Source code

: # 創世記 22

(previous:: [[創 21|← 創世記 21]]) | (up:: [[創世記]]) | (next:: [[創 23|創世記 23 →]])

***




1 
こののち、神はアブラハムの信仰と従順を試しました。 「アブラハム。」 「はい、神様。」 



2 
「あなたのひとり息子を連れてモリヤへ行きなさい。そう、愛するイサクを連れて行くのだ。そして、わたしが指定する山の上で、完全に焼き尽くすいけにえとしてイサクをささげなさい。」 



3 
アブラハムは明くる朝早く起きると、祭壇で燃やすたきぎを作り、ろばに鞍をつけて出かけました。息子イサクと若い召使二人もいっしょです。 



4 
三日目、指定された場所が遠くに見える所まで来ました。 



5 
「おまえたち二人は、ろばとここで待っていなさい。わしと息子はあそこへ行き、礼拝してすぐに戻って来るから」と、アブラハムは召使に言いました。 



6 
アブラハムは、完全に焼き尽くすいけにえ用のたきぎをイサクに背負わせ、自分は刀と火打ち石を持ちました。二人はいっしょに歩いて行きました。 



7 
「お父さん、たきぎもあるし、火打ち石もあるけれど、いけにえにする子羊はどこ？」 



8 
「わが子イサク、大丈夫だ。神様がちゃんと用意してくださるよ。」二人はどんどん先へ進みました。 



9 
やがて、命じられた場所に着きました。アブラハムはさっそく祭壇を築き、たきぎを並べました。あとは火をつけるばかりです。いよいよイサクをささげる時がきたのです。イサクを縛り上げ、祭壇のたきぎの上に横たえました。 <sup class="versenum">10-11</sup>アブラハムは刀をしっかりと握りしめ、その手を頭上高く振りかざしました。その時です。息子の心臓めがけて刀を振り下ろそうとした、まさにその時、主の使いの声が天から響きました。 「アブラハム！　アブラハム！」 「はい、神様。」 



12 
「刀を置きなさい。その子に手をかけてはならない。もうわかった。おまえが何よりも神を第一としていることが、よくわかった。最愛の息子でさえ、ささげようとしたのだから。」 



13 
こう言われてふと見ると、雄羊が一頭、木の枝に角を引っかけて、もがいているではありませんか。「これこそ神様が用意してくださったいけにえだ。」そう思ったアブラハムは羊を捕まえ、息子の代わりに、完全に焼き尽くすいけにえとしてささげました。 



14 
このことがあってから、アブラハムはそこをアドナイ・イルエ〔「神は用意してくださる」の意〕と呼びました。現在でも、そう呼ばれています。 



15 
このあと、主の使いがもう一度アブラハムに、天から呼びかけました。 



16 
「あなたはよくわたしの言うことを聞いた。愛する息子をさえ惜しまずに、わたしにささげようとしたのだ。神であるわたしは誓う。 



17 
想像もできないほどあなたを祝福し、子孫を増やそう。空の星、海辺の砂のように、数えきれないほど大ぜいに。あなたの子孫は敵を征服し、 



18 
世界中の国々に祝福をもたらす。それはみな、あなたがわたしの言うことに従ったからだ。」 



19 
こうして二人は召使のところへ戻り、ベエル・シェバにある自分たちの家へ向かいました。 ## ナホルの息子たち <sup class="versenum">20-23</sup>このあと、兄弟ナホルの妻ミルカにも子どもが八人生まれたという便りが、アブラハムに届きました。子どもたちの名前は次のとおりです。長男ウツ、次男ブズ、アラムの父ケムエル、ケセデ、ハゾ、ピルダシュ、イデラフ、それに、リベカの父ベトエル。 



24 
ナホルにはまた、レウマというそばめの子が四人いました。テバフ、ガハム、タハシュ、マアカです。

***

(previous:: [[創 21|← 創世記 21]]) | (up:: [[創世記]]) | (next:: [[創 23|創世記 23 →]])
----
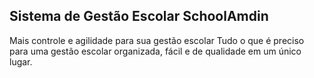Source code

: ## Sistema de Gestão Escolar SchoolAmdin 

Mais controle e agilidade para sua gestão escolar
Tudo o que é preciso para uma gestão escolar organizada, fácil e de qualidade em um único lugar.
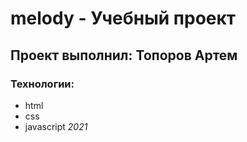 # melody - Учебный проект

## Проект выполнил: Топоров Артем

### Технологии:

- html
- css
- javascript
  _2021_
----
> [ACTIVITY] Return each line above that contains the string "このあと", and treat the match as case-sensitive.

> [YOUR SOLUTION]
このあと、主の使いがもう一度アブラハムに、天から呼びかけました。 
こうして二人は召使のところへ戻り、ベエル・シェバにある自分たちの家へ向かいました。 ## ナホルの息子たち <sup class="versenum">20-23</sup>このあと、兄弟ナホルの妻ミルカにも子どもが八人生まれたという便りが、アブラハムに届きました。子どもたちの名前は次のとおりです。長男ウツ、次男ブズ、アラムの父ケムエル、ケセデ、ハゾ、ピルダシュ、イデラフ、それに、リベカの父ベトエル。 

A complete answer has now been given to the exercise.